It may be a longshot – but it’s worth the shot.
The venerable Boeing aircraft assembly plant in Long Beach apparently is in the running to build the new generation 777X jetliner. Just the prospect of this development is astonishing, given that the plant had recently rolled off the line the final C-17 built for the US Air Force. The company had said the assembly line would be shuttered for good in 2015.
That could all change with the recent announcement that the Machinists Union in Washington had rejected a tentative labor agreement that would have brought the work to the Seattle area.
Other states reported in contention include Alabama, South Carolina, and Utah.
California faces daunting obstacles to land a major new manufacturing project, one that the machinists union had estimated would bring 10,000 direct and 10,000 indirect industry jobs to the Puget Sound.
California holds a major advantage with our highly skilled and experienced workforce, especially our deep bench of engineers. Long Beach is also centrally located in a web of transportation infrastructure, including the largest port complex in the country.
On the other hand, the cost of doing business in California is notoriously high, contributing to a steady exodus of manufacturing jobs, even as national manufacturing employment has recovered. These costs affect every part of business operations: energy, employment benefits and mandates, and environmental regulation including air emissions and waste and water disposal.
California should build on some tentative progress it has made in the past year to improve the investment climate:
- The Legislature enacted an exemption from state sales and use taxes for a company’s investment in manufacturing equipment.
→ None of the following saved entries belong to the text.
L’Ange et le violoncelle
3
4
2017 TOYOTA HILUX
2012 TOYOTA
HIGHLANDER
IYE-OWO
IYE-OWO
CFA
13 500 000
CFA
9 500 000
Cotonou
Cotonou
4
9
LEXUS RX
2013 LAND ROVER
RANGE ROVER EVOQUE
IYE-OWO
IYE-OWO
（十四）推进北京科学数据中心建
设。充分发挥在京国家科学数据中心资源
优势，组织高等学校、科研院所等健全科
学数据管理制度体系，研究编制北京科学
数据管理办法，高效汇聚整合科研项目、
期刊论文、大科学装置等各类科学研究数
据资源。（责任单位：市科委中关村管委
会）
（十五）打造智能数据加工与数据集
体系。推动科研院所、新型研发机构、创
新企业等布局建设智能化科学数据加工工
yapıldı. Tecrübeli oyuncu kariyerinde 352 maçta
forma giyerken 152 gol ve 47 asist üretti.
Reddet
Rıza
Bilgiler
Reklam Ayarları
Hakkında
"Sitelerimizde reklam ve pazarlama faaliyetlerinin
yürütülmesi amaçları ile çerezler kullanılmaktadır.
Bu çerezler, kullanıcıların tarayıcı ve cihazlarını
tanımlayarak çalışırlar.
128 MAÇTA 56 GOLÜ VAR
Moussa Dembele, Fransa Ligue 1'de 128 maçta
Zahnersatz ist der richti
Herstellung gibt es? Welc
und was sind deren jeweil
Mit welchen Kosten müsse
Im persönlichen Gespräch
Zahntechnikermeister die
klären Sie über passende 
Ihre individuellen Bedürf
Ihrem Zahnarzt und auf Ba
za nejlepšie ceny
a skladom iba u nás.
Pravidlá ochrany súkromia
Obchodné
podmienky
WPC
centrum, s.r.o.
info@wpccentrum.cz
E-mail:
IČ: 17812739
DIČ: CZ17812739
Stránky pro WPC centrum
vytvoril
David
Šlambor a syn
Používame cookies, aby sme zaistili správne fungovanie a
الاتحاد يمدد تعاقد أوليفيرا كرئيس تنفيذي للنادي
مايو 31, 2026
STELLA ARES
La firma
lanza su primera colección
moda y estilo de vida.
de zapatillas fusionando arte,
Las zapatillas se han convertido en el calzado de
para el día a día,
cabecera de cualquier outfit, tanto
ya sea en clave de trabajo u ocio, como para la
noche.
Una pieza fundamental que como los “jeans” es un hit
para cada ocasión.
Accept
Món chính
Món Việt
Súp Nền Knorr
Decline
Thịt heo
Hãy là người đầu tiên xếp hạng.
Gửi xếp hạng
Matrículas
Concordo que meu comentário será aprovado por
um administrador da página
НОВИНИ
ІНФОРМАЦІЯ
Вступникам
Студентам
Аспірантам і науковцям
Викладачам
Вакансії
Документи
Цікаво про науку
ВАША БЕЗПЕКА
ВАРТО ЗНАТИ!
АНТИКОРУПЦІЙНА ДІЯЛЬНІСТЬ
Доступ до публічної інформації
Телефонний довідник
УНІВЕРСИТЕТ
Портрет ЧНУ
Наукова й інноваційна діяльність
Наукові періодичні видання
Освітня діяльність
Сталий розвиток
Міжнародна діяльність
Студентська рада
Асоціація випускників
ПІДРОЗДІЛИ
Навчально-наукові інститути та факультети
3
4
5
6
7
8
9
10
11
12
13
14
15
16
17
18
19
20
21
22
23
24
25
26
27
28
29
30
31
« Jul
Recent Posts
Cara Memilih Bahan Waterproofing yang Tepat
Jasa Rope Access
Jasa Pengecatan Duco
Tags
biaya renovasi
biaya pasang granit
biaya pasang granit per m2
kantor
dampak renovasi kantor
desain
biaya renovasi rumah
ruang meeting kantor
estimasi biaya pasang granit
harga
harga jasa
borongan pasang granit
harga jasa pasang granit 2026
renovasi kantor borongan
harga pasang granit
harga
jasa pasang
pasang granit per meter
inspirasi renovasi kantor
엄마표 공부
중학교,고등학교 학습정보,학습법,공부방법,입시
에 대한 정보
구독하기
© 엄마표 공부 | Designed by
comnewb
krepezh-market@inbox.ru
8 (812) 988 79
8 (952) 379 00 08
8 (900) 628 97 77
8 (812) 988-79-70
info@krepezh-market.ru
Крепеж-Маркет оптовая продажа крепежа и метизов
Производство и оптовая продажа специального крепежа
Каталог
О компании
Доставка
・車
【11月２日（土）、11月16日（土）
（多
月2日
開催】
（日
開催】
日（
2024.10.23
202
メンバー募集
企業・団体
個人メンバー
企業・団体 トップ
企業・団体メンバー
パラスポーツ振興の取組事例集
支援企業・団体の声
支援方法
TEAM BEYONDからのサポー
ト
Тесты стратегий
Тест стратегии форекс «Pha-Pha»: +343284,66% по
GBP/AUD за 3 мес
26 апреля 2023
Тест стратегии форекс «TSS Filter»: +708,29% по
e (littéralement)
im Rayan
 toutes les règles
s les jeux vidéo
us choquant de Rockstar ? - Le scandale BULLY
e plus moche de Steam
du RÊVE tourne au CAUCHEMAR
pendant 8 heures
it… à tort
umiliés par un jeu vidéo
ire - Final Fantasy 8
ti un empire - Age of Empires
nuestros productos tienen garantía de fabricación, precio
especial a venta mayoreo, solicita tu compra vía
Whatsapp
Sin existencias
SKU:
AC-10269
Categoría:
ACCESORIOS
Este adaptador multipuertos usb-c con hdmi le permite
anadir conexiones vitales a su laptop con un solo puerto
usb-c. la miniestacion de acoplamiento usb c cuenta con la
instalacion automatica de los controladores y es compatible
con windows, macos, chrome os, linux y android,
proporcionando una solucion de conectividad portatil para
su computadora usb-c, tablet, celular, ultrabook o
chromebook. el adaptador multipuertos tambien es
This would be worth about $8.4 million annually to Boeing – small compared with the hundreds of millions in new investments required at the plant, but not insignificant.
- The Governor also achieved a new “California Competes” tax credit, which provides an income tax credit for new economic development in the state. While the credit supposedly took effect last summer, the Governor’s economic development office has not yet released regulations that would describe the criteria and process to qualify for the credit. Depending on how healthy revenues grow over the next five years, this credit could theoretically be worth up to $150 million for a single company. Now that’s real money. The GO-Biz should roll out the rules for this tax credit as soon as possible.
The availability of these tax credits should not eclipse other efforts the state should take to reduce costs of doing business – for Boeing and for thousands of other businesses, big and small. Key cost drivers that should be addressed include:
- Workers’ compensation. Even after reforms enacted over the past decade, California still has the third most expensive system in the country. Continuous reform and cost control of workers’ comp should be a top priority of policy makers.
- CEQA. New investment inevitably brings the threat of litigation when it triggers the California Environmental Quality Act. Retooling a plant should not entail a years-long litigation free-for-all, where the process is used to leverage issues that have no bearing on the environment.
- Energy. Do no more harm. New rules governing greenhouse gas emissions, renewable generation mandates, water quality requirements, among others, have contributed to making our industrial energy costs among the highest in the nation. We are pricing ourselves out of the market for highly skilled industrial jobs.
California – and the very plant in Long Beach – was a birthplace of the aerospace industry. With top-level leadership and a bipartisan commitment to stemming the costs of doing business, we have within reach a remarkable achievement.